In this study, we explore how deep learning—specifically Convolutional Neural Networks (CNNs)—can help automate and improve brain tumor detection using MRI images. We compare the performance of four CNN-based models: EfficientNetB3, VGG16 with fine-tuned transfer learning, ResNet-50, and a custom-built CNN. Our goal is to find out which model performs best in terms of accuracy, precision, recall, and F1-score. After extensive testing, the fine-tuned VGG16 model came out on top as the most accurate and dependable.
To build a complete diagnostic system, we combined the VGG16 model with U-Net architecture for tumor segmentation. This approach not only classifies the type of brain tumor—glioma, meningioma, pituitary tumor, or no tumor—but also pinpoints its location within the MRI scan. The segmentation achieved strong results, with an IoU score of 0.87 and a Dice score of 0.91.
Overall, our research delivers a comprehensive tool that handles both tumor classification and localization in one streamlined process. The results underscore the power of fine-tuned VGG16 for medical imaging and show how combining it with segmentation can enhance tumor analysis. This solution has the potential to assist radiologists by providing faster, more accurate, and consistent diagnostic support, especially in settings where resources are limited.
Introduction
Brain tumors are critical neurological conditions where early detection and precise classification are essential for effective treatment. MRI is the preferred imaging technique, but manual analysis is time-consuming and error-prone. Recent advances in Artificial Intelligence (AI), especially Deep Learning (DL) with Convolutional Neural Networks (CNNs), have significantly improved automated brain tumor detection and classification from MRI scans.

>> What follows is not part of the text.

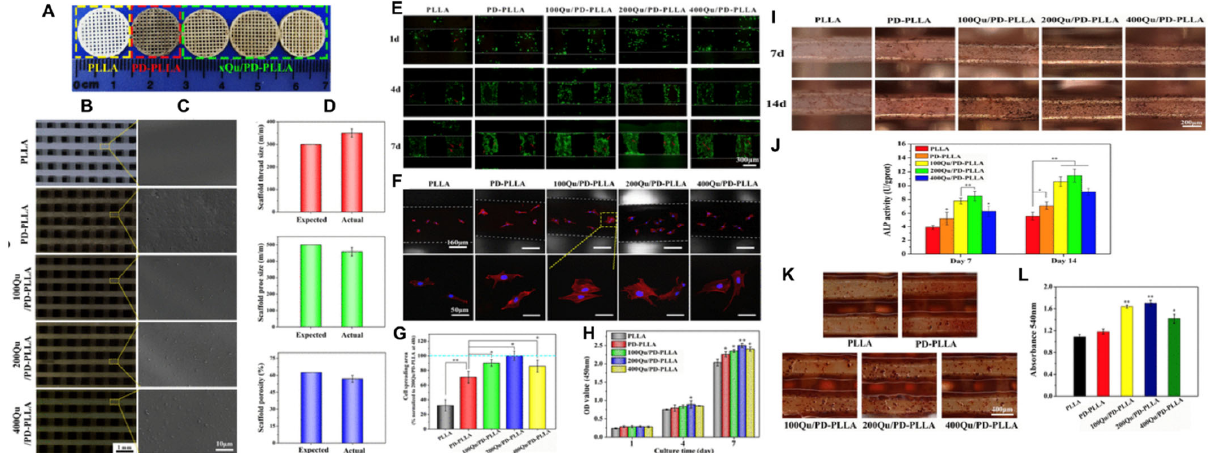
Figure 13. Three ‐ dimensional printed scaffolds of PLLA, PD ‐ PLLA, and Qu/PD ‐ PLLA with their stereomicroscope images. ( A ) Camera images, ( B ) stereomicroscope images, and ( C ) SEM images of the 3D ‐ printed scaffolds of PLLA, PD ‐ PLLA, 100Qu/PD ‐ PLLA, 200Qu/PD ‐ PLLA, and 400Qu/PD ‐ PLLA. ( D ) Printing reproducibility and accuracy were studied by quantification of thread diameter, pore size, and porosity determined by image analysis from stereomicroscope pictures. ( E ) Live/dead fluorescent staining images of MC3T3 ‐ E1 cells on the PLLA, PD ‐ PLLA, and Qu/PD ‐ PLLA scaffolds after 1, 4, and 7 days of culture. The confocal laser scanning microscopy images of ( F ) morphology and ( G ) quantification of spreading area of the MC3T3 ‐ E1 cells after culturing on the PLLA, PD ‐ PLLA, and Qu/PD ‐ PLLA scaffolds for 48 h. The OD value of the MC3T3 ‐ E1 cells culturing on the PLLA, PD ‐ PLLA, and Qu/PD ‐ PLLA scaffolds for ( H ) 1, 4, and 7 days. ( I ) ALP staining, and ( J ) ALP activity of MC3T3 ‐ E1 cells after culturing on the PLLA, PD ‐ PLLA, and Qu/PD ‐ PLLA scaffolds for 7 and 14 days. ( K ) Alizarin red staining and ( L ) quantitative result of MC3T3 ‐ E1 cells after culturing on the PLLA, PD ‐ PLLA, and Qu/PD ‐ PLLA scaffolds for 21days. Reprinted with permission from Ref. [185], Copyright 2019, Taylor & Francis.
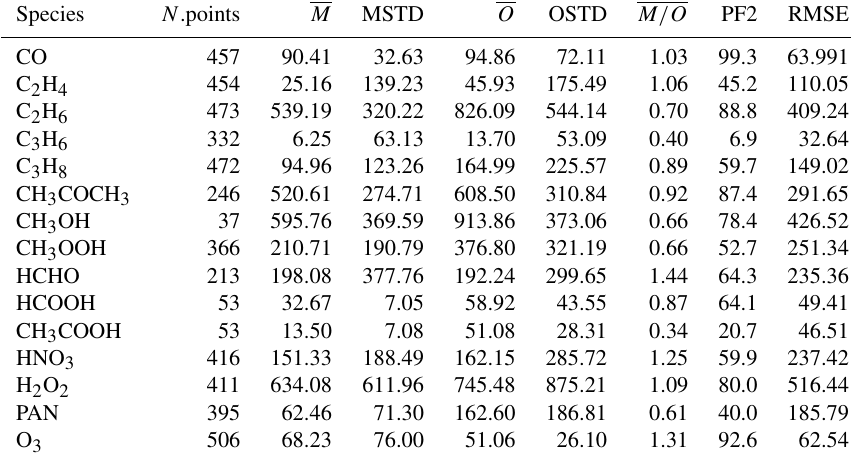
Table 3. The same as Table 2 but for the comparison of our simulation results to the dataset of Emmons et al. (2000). Species N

This study compares four CNN architectures—VGG16 (fine-tuned), EfficientNetB3, ResNet-50, and a custom CNN—using a publicly available brain MRI dataset. VGG16 showed superior performance in classification accuracy, precision, recall, and F1-score. Building on this, the study integrates VGG16 with a U-Net segmentation model to not only classify tumor types but also localize tumor regions in MRI scans, providing a comprehensive diagnostic tool.
The literature review highlights the strengths of CNNs in medical imaging, particularly VGG16’s efficiency with transfer learning, ResNet-50’s deep residual learning, EfficientNet’s scaling approach, and U-Net’s robust segmentation capability. Combining classification and segmentation in one pipeline is a novel approach aimed at enhancing clinical utility.
The methodology involved preprocessing MRI images, training the four classifiers, and implementing U-Net for segmentation. VGG16 achieved the best classification results (~97% accuracy), while the U-Net model attained high segmentation accuracy with Dice scores around 0.91. Integrating these models allows tumor type prediction alongside precise tumor boundary visualization.
Future work suggests incorporating multi-modal MRI, 3D segmentation, real-time inference on edge devices, explainable AI techniques, semi-supervised learning, clinical workflow integration, and personalized treatment prediction to improve robustness and clinical applicability.